● **The problem**
Return the lines of the listing exactly as they stand, from the line containing "collectors: P. C. Standley" through the line containing "state / province: Virginia", both lines included, and nothing else.

● **Materials provided**
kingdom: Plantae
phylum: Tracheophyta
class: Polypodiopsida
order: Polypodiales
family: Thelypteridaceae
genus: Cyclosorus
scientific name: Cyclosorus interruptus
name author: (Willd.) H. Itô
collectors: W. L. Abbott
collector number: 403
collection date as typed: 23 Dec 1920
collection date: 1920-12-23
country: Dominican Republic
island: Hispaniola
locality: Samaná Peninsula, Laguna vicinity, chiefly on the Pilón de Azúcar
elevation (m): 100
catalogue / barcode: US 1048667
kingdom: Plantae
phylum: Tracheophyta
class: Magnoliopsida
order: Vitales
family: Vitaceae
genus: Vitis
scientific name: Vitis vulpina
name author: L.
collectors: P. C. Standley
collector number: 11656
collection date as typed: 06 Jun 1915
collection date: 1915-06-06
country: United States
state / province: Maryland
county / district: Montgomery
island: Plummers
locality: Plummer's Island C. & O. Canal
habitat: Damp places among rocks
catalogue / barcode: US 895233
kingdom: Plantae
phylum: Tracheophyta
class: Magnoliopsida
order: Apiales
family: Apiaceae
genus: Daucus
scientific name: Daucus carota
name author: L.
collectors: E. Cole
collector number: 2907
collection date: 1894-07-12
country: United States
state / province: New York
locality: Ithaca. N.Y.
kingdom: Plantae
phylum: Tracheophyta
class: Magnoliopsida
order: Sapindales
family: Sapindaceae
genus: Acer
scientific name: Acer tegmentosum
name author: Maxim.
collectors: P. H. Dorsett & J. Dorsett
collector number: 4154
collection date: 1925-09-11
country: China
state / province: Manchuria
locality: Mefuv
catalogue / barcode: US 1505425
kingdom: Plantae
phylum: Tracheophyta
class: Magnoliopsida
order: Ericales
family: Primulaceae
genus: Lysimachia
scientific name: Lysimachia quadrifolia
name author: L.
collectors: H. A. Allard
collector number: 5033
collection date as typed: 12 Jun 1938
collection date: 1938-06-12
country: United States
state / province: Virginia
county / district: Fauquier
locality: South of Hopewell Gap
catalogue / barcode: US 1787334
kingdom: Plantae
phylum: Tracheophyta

● **Answer for the task**
collectors: P. C. Standley
collector number: 11656
collection date as typed: 06 Jun 1915
collection date: 1915-06-06
country: United States
state / province: Maryland
county / district: Montgomery
island: Plummers
locality: Plummer's Island C. & O. Canal
habitat: Damp places among rocks
catalogue / barcode: US 895233
kingdom: Plantae
phylum: Tracheophyta
class: Magnoliopsida
order: Apiales
family: Apiaceae
genus: Daucus
scientific name: Daucus carota
name author: L.
collectors: E. Cole
collector number: 2907
collection date: 1894-07-12
country: United States
state / province: New York
locality: Ithaca. N.Y.
kingdom: Plantae
phylum: Tracheophyta
class: Magnoliopsida
order: Sapindales
family: Sapindaceae
genus: Acer
scientific name: Acer tegmentosum
name author: Maxim.
collectors: P. H. Dorsett & J. Dorsett
collector number: 4154
collection date: 1925-09-11
country: China
state / province: Manchuria
locality: Mefuv
catalogue / barcode: US 1505425
kingdom: Plantae
phylum: Tracheophyta
class: Magnoliopsida
order: Ericales
family: Primulaceae
genus: Lysimachia
scientific name: Lysimachia quadrifolia
name author: L.
collectors: H. A. Allard
collector number: 5033
collection date as typed: 12 Jun 1938
collection date: 1938-06-12
country: United States
state / province: Virginia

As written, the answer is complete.